_What to produce:_ Begin with the line holding "28: (340, 198, 1.26)", then print every line after it through the end of the data, exactly and with nothing added.

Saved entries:
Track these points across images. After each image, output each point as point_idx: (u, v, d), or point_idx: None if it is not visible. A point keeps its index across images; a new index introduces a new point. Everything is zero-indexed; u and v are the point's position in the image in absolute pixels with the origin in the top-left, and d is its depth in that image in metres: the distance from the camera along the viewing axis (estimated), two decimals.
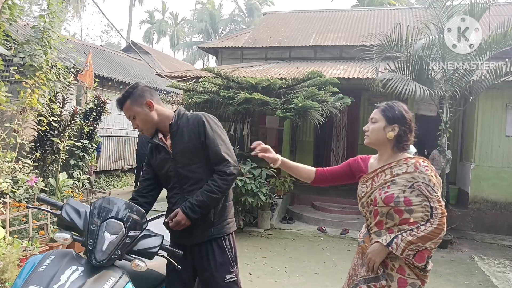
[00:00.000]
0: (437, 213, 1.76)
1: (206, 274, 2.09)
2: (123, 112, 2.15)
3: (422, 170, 1.80)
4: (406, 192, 1.79)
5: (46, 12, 4.93)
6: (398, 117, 1.87)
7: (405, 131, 1.87)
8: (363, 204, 1.95)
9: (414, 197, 1.78)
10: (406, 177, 1.81)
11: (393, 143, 1.89)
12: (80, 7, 26.01)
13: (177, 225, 2.01)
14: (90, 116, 6.81)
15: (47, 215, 4.47)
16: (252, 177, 6.57)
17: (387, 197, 1.81)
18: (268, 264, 5.06)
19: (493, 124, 7.49)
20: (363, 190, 1.95)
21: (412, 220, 1.78)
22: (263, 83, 6.96)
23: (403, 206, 1.79)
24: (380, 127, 1.89)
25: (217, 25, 38.52)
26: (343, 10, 13.65)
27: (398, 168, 1.85)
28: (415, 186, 1.79)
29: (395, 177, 1.84)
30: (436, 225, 1.75)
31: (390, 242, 1.78)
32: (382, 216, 1.85)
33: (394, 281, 1.81)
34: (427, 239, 1.74)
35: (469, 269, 5.33)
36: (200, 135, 2.09)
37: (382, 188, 1.85)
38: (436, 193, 1.78)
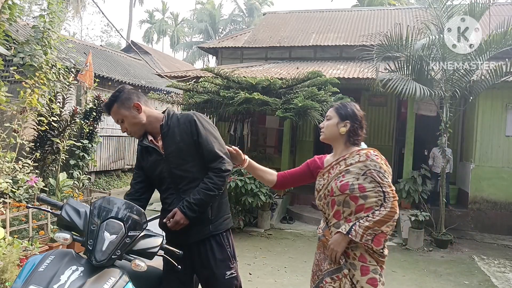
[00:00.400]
0: (389, 197, 1.89)
1: (206, 272, 2.09)
2: (111, 116, 2.14)
3: (373, 159, 1.94)
4: (359, 179, 1.92)
5: (46, 12, 4.93)
6: (350, 114, 2.04)
7: (356, 127, 2.02)
8: (321, 197, 2.06)
9: (367, 184, 1.91)
10: (359, 166, 1.94)
11: (345, 138, 2.04)
12: (80, 7, 26.00)
13: (176, 224, 2.00)
14: (90, 116, 6.82)
15: (47, 215, 4.47)
16: (252, 177, 6.57)
17: (342, 185, 1.94)
18: (268, 264, 5.06)
19: (493, 124, 7.48)
20: (320, 183, 2.08)
21: (367, 206, 1.90)
22: (263, 83, 6.96)
23: (357, 192, 1.91)
24: (334, 123, 2.05)
25: (217, 25, 38.51)
26: (343, 10, 13.65)
27: (351, 158, 1.99)
28: (368, 173, 1.92)
29: (349, 167, 1.97)
30: (389, 208, 1.87)
31: (349, 230, 1.88)
32: (339, 205, 1.96)
33: (357, 270, 1.91)
34: (382, 223, 1.86)
35: (469, 269, 5.33)
36: (192, 135, 2.09)
37: (337, 178, 1.98)
38: (387, 178, 1.92)
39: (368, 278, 1.89)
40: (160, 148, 2.12)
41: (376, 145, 10.65)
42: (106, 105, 2.13)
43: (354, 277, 1.91)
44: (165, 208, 2.16)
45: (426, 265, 5.46)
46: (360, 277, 1.90)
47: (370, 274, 1.90)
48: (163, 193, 2.18)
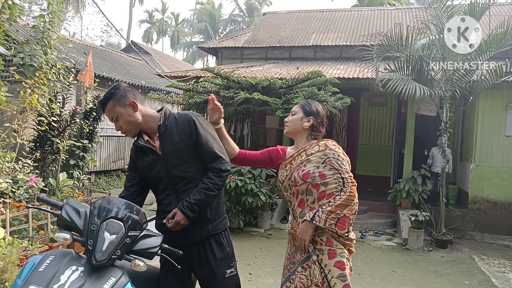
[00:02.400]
0: (347, 182, 2.01)
1: (206, 271, 2.08)
2: (105, 114, 2.10)
3: (331, 148, 2.09)
4: (320, 167, 2.05)
5: (46, 12, 4.93)
6: (314, 111, 2.20)
7: (318, 123, 2.19)
8: (286, 188, 2.19)
9: (327, 171, 2.04)
10: (319, 155, 2.09)
11: (308, 132, 2.19)
12: (80, 7, 26.00)
13: (176, 225, 1.98)
14: (90, 116, 6.82)
15: (47, 215, 4.47)
16: (252, 177, 6.57)
17: (304, 174, 2.06)
18: (268, 264, 5.06)
19: (493, 124, 7.48)
20: (284, 175, 2.20)
21: (328, 193, 2.01)
22: (263, 83, 6.96)
23: (318, 180, 2.03)
24: (298, 118, 2.20)
25: (217, 25, 38.51)
26: (343, 10, 13.64)
27: (311, 149, 2.14)
28: (327, 162, 2.06)
29: (309, 156, 2.11)
30: (348, 193, 1.99)
31: (313, 216, 1.99)
32: (302, 194, 2.08)
33: (325, 254, 2.01)
34: (343, 206, 1.97)
35: (469, 269, 5.33)
36: (191, 135, 2.07)
37: (299, 168, 2.11)
38: (345, 166, 2.06)
39: (336, 262, 1.99)
40: (157, 148, 2.09)
41: (376, 145, 10.65)
42: (101, 102, 2.08)
43: (322, 261, 2.01)
44: (162, 209, 2.12)
45: (426, 265, 5.46)
46: (328, 260, 2.00)
47: (337, 257, 2.00)
48: (160, 194, 2.13)
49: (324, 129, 2.24)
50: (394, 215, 7.70)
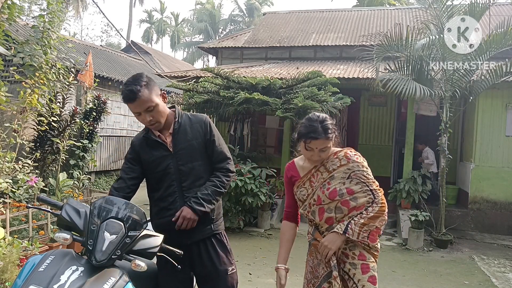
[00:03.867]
0: (377, 194, 1.91)
1: (208, 269, 2.10)
2: (136, 104, 1.96)
3: (354, 159, 1.96)
4: (346, 183, 1.93)
5: (46, 12, 4.92)
6: (332, 132, 1.94)
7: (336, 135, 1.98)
8: (305, 206, 2.04)
9: (354, 186, 1.92)
10: (342, 170, 1.95)
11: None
12: (81, 8, 26.00)
13: (184, 220, 1.98)
14: (90, 116, 6.82)
15: (47, 215, 4.47)
16: (252, 177, 6.57)
17: (331, 193, 1.93)
18: (268, 264, 5.06)
19: (493, 124, 7.48)
20: (303, 193, 2.04)
21: (359, 206, 1.91)
22: (263, 83, 6.96)
23: (347, 196, 1.91)
24: (330, 147, 1.97)
25: (217, 25, 38.50)
26: (343, 10, 13.64)
27: (332, 163, 1.97)
28: (353, 176, 1.93)
29: (332, 173, 1.96)
30: (380, 204, 1.90)
31: (345, 229, 1.87)
32: (330, 212, 1.95)
33: (358, 268, 1.92)
34: (376, 218, 1.87)
35: (469, 269, 5.33)
36: (205, 134, 2.14)
37: (323, 186, 1.96)
38: (370, 175, 1.95)
39: (369, 276, 1.91)
40: (168, 144, 2.11)
41: (376, 145, 10.67)
42: (135, 90, 1.93)
43: (355, 276, 1.91)
44: (165, 206, 2.11)
45: (426, 265, 5.45)
46: (361, 275, 1.90)
47: (370, 272, 1.92)
48: (163, 191, 2.12)
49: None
50: (394, 215, 7.70)
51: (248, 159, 7.15)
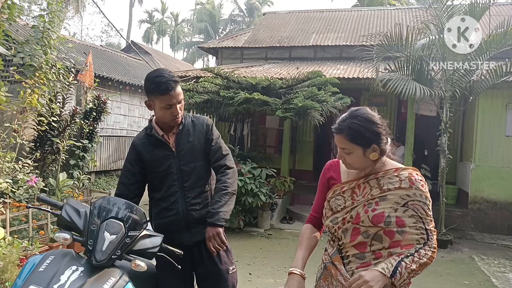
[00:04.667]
0: (432, 236, 1.56)
1: (210, 269, 2.11)
2: (173, 96, 2.00)
3: (418, 187, 1.56)
4: (398, 211, 1.54)
5: (46, 12, 4.93)
6: (372, 137, 1.56)
7: (385, 142, 1.58)
8: (337, 220, 1.63)
9: (407, 218, 1.53)
10: (400, 194, 1.55)
11: (376, 158, 1.60)
12: (80, 7, 26.00)
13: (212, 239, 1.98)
14: (90, 116, 6.82)
15: (47, 215, 4.47)
16: (252, 177, 6.57)
17: (376, 216, 1.54)
18: (268, 264, 5.06)
19: (493, 124, 7.48)
20: (339, 203, 1.64)
21: (405, 243, 1.53)
22: (263, 83, 6.96)
23: (394, 227, 1.53)
24: (360, 155, 1.57)
25: (217, 25, 38.50)
26: (343, 10, 13.65)
27: (389, 181, 1.58)
28: (410, 205, 1.54)
29: (386, 193, 1.57)
30: (433, 249, 1.55)
31: (393, 271, 1.48)
32: (366, 238, 1.56)
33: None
34: (425, 266, 1.53)
35: (469, 269, 5.33)
36: (206, 134, 2.17)
37: (368, 205, 1.57)
38: (430, 212, 1.57)
39: None
40: (171, 144, 2.12)
41: None
42: (175, 81, 2.02)
43: None
44: (166, 206, 2.11)
45: None
46: None
47: None
48: (165, 191, 2.12)
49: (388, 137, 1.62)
50: None
51: (248, 159, 7.15)
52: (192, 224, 2.08)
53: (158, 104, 2.03)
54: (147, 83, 2.04)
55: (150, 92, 2.03)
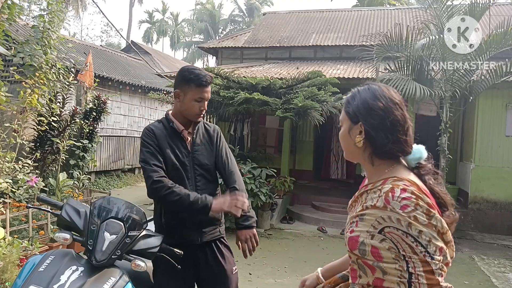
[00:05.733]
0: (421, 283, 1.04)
1: (215, 269, 2.12)
2: (207, 90, 2.06)
3: (394, 208, 1.05)
4: (374, 238, 1.09)
5: (46, 12, 4.93)
6: (361, 110, 1.18)
7: (376, 129, 1.15)
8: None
9: (385, 251, 1.08)
10: (375, 215, 1.09)
11: (368, 151, 1.19)
12: (81, 8, 26.00)
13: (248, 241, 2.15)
14: (90, 116, 6.81)
15: (47, 215, 4.47)
16: (252, 177, 6.57)
17: (350, 240, 1.16)
18: (268, 264, 5.06)
19: (493, 124, 7.48)
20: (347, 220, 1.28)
21: (387, 285, 1.09)
22: (263, 83, 6.96)
23: (371, 259, 1.10)
24: (345, 130, 1.23)
25: (217, 25, 38.52)
26: (343, 10, 13.65)
27: (372, 196, 1.14)
28: (386, 234, 1.07)
29: (364, 211, 1.14)
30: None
31: None
32: (354, 264, 1.20)
33: None
34: None
35: (469, 269, 5.33)
36: (217, 140, 2.21)
37: (352, 223, 1.19)
38: (423, 247, 1.04)
39: None
40: (188, 142, 2.13)
41: None
42: (210, 77, 2.09)
43: None
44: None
45: None
46: None
47: None
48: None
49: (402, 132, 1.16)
50: None
51: (248, 159, 7.15)
52: (203, 224, 2.09)
53: (191, 95, 2.02)
54: (185, 73, 2.04)
55: (186, 82, 2.03)
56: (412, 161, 1.21)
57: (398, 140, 1.15)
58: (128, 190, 10.69)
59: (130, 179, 11.98)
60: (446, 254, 1.09)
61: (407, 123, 1.18)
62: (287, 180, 7.60)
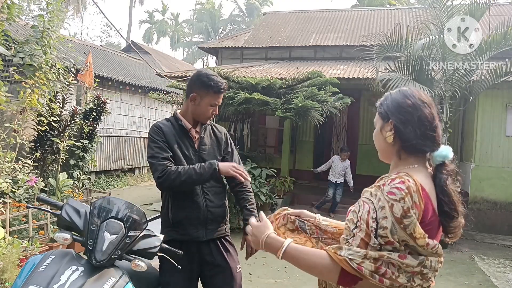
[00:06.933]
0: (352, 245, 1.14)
1: (221, 266, 2.14)
2: (221, 97, 2.16)
3: (384, 190, 1.14)
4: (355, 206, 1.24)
5: (45, 12, 4.93)
6: (390, 108, 1.27)
7: (405, 124, 1.22)
8: None
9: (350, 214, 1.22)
10: (371, 191, 1.20)
11: (397, 145, 1.25)
12: (81, 8, 26.00)
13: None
14: (90, 116, 6.80)
15: (47, 215, 4.47)
16: (252, 177, 6.57)
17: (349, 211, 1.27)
18: (268, 264, 5.06)
19: (493, 124, 7.48)
20: None
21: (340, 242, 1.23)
22: (263, 83, 6.97)
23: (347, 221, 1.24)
24: (378, 129, 1.32)
25: (217, 25, 38.54)
26: (343, 10, 13.65)
27: (380, 181, 1.23)
28: (360, 200, 1.21)
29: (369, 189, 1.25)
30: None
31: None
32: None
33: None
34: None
35: (469, 269, 5.33)
36: (226, 145, 2.26)
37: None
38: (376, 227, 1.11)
39: None
40: (195, 140, 2.16)
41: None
42: (225, 84, 2.18)
43: None
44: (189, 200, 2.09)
45: None
46: None
47: None
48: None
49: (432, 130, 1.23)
50: None
51: (248, 159, 7.15)
52: (209, 221, 2.12)
53: (208, 100, 2.11)
54: (205, 79, 2.10)
55: (205, 87, 2.09)
56: (437, 158, 1.25)
57: (425, 135, 1.22)
58: (128, 190, 10.69)
59: (130, 179, 11.98)
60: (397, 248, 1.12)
61: (435, 121, 1.24)
62: (287, 180, 7.60)
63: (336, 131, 10.62)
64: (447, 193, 1.19)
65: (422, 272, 1.14)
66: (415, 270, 1.13)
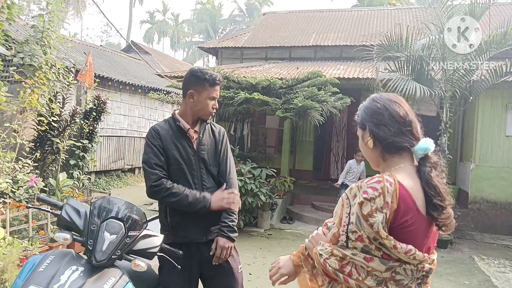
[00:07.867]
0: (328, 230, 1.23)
1: (223, 266, 2.13)
2: (218, 89, 2.14)
3: (361, 187, 1.17)
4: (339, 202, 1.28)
5: (45, 12, 4.93)
6: (364, 116, 1.32)
7: (378, 125, 1.26)
8: None
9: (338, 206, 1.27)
10: (353, 189, 1.22)
11: (379, 148, 1.29)
12: (81, 8, 25.99)
13: (223, 250, 2.05)
14: (90, 116, 6.80)
15: (47, 215, 4.47)
16: (252, 177, 6.57)
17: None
18: (268, 264, 5.04)
19: (493, 124, 7.49)
20: None
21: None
22: (263, 83, 6.96)
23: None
24: (361, 141, 1.36)
25: (217, 25, 38.54)
26: (343, 10, 13.65)
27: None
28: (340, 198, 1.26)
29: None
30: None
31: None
32: None
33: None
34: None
35: (469, 269, 5.33)
36: (221, 144, 2.23)
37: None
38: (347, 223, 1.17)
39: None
40: (193, 140, 2.14)
41: None
42: (221, 77, 2.18)
43: None
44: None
45: None
46: None
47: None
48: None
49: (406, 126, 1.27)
50: None
51: (248, 159, 7.15)
52: (208, 222, 2.11)
53: (205, 94, 2.09)
54: (199, 74, 2.10)
55: (200, 81, 2.08)
56: (418, 152, 1.26)
57: (400, 131, 1.25)
58: (128, 190, 10.69)
59: (130, 179, 11.98)
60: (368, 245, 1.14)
61: (409, 116, 1.27)
62: (287, 180, 7.60)
63: (336, 131, 10.61)
64: (433, 185, 1.20)
65: (395, 278, 1.13)
66: (384, 276, 1.12)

_Answer to this exercise:_
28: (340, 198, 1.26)
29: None
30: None
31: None
32: None
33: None
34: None
35: (469, 269, 5.33)
36: (221, 144, 2.23)
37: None
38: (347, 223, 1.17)
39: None
40: (193, 140, 2.14)
41: None
42: (221, 77, 2.18)
43: None
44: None
45: None
46: None
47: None
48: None
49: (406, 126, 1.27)
50: None
51: (248, 159, 7.15)
52: (208, 222, 2.11)
53: (205, 94, 2.09)
54: (199, 74, 2.10)
55: (200, 81, 2.08)
56: (418, 152, 1.26)
57: (400, 131, 1.25)
58: (128, 190, 10.69)
59: (130, 179, 11.98)
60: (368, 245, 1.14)
61: (409, 116, 1.27)
62: (287, 180, 7.60)
63: (336, 131, 10.61)
64: (433, 185, 1.20)
65: (395, 278, 1.13)
66: (384, 276, 1.12)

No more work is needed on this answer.